Research Computing Services (separated in August 2007 from the former Manchester Computing at the University of Manchester), provides the focus for the University of Manchester's activities in supercomputing or high-performance computing, grid computing or e-science and computational science. Research Computing Services activities include services, training and research & development.

== Supercomputers ==

The University of Manchester has been home to many supercomputers, starting from the 1948 Manchester Baby - the world's first stored program computer. Others have included CDC7600 (1972, and a second in 1977), a CDC Cyber 205, VP1200, VPX and 240/10. The CSAR service (see below) supercomputers included a 576 PE Cray T3E-1200E (1998, upgraded to 816PE in 2000), and SGI Origin 3000 (2001) and Altix (2003) systems. More recently some large clusters (e.g., the 200 processor Dell EM64T cluster) have been installed.

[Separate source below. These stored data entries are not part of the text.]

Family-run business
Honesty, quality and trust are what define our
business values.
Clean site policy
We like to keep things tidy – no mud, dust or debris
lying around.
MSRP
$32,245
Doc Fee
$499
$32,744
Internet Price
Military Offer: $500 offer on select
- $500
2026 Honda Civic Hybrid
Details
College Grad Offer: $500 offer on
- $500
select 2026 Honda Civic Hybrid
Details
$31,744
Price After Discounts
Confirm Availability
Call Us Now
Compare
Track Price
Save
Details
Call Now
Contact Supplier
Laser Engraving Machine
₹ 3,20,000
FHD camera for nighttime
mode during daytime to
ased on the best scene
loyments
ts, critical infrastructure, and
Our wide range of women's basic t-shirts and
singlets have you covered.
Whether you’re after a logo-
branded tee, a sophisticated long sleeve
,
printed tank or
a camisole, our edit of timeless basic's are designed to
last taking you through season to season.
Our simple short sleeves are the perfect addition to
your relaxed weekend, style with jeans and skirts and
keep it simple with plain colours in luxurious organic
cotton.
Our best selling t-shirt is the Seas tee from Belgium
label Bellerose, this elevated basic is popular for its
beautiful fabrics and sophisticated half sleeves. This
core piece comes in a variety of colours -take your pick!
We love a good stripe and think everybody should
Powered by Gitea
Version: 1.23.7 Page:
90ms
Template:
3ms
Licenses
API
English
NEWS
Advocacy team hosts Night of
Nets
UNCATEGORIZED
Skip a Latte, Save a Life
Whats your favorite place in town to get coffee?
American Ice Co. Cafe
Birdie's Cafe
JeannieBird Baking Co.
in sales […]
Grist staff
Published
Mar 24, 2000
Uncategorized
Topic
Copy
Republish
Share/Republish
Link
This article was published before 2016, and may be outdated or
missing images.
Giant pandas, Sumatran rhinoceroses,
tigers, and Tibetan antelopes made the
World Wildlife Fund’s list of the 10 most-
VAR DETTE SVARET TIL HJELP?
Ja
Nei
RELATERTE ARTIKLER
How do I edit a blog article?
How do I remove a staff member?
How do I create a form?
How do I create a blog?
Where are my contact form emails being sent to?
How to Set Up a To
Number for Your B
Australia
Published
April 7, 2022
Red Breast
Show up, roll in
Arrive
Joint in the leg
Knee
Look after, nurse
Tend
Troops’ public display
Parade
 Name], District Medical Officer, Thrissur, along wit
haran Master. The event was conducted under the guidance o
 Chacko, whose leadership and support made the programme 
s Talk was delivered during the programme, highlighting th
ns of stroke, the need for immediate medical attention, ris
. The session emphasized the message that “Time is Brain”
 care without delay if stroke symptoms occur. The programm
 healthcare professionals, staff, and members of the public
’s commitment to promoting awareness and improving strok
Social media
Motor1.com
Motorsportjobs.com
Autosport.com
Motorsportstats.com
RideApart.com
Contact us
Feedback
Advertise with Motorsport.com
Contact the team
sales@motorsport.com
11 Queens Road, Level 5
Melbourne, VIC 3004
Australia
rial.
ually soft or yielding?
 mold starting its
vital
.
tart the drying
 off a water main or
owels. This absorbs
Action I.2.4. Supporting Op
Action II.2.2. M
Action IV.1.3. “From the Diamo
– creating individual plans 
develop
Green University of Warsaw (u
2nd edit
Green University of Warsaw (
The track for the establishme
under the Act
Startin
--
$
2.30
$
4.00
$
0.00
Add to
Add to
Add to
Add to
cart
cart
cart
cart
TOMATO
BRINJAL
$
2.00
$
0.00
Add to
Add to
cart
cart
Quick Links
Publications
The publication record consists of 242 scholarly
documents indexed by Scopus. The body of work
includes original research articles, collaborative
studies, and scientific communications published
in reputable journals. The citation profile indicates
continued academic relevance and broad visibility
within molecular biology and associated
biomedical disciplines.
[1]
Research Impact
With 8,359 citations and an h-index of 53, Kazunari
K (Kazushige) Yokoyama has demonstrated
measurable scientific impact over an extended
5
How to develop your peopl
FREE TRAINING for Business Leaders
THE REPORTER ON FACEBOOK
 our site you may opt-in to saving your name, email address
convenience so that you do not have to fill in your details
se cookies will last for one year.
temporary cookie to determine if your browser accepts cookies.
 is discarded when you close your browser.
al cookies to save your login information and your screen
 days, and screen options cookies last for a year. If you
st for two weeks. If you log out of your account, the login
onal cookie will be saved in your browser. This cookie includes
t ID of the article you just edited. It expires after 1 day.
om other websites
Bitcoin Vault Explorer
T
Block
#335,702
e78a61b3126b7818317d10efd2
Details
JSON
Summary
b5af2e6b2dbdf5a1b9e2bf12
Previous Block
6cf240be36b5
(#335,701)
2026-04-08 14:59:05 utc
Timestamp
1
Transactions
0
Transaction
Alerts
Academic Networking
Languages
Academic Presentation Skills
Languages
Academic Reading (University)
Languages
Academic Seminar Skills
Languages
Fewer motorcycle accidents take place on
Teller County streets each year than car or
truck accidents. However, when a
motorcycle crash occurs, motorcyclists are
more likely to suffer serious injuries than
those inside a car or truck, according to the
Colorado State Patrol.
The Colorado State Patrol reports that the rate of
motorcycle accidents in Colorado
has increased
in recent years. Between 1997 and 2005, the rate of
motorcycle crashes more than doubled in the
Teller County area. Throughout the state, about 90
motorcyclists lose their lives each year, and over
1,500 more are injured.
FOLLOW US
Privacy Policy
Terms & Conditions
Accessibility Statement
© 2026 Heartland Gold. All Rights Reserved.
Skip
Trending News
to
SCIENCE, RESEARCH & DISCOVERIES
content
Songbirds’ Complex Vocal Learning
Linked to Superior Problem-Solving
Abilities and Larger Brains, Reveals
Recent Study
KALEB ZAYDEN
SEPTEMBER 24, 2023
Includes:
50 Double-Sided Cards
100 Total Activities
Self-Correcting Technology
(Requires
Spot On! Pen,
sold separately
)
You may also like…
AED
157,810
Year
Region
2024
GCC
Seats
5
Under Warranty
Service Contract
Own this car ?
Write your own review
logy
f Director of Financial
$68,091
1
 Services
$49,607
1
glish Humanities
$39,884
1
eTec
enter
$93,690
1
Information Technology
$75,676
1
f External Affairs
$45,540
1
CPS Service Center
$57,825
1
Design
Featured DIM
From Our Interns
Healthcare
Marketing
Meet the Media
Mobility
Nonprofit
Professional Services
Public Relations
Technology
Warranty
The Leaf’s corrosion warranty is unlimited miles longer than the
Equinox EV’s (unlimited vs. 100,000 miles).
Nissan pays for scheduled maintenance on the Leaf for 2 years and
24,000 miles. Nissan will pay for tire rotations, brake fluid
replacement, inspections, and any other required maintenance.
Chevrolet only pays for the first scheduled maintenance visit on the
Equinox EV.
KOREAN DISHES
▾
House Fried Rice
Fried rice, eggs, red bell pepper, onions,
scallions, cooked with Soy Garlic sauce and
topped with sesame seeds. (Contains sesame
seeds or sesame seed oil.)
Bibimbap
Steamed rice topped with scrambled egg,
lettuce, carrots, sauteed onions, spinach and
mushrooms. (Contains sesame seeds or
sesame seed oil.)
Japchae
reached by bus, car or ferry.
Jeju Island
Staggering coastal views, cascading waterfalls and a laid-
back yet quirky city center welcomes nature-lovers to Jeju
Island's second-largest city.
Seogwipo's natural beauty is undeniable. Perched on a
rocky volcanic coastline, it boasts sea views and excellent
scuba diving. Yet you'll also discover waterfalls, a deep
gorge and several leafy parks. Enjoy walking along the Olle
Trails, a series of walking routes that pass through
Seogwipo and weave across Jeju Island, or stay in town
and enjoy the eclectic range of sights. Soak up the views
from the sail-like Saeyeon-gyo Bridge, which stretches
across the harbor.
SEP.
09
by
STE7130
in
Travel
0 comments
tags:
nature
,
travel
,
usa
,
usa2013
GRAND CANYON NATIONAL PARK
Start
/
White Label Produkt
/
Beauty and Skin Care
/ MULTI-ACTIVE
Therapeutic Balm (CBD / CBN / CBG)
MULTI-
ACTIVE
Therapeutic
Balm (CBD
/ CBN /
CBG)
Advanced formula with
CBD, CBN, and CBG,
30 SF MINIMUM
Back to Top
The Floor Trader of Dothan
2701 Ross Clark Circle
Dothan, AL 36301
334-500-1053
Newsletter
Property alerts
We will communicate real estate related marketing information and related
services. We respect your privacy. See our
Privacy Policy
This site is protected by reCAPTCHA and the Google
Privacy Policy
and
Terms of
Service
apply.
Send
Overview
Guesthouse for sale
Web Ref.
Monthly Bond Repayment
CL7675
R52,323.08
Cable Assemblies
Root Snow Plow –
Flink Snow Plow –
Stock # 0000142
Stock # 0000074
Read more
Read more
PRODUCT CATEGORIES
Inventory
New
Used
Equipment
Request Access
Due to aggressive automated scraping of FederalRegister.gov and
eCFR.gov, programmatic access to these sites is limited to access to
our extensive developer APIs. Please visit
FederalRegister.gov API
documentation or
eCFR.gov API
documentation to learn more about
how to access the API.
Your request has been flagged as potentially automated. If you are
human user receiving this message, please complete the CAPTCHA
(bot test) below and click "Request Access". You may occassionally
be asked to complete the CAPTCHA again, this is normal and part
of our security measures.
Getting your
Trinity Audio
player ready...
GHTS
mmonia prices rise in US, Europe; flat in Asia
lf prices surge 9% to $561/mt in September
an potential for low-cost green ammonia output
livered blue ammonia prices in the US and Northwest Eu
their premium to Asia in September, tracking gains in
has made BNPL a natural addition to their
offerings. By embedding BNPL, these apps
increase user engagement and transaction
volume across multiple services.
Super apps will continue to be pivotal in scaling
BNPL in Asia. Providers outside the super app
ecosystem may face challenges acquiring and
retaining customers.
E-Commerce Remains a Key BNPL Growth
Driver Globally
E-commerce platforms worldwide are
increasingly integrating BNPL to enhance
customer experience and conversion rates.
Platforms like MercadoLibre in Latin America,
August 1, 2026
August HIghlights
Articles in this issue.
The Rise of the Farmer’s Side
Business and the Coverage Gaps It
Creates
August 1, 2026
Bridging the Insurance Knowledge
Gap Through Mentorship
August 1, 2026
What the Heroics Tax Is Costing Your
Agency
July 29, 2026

== National Computing Services ==

Research Computing Services and its predecessors (Manchester Computing etc.) have been providing (high performance) computing services nationally in the UK since the 1970s. Manchester Computing operated the UK's 1998-2006 national supercomputer service CSAR with SGI and CSC Ltd. It currently operates other national computer services in the UK, including the Access Grid Support Centre (AGSC) and, as part of consortia, the UK National Grid Service (NGS) and North West Grid.

== Research Centres ==

Research Computing Services is a part of several research centres including E-Science North West (ESNW) , and the UK's National Centre for e-Social Science (NCeSS).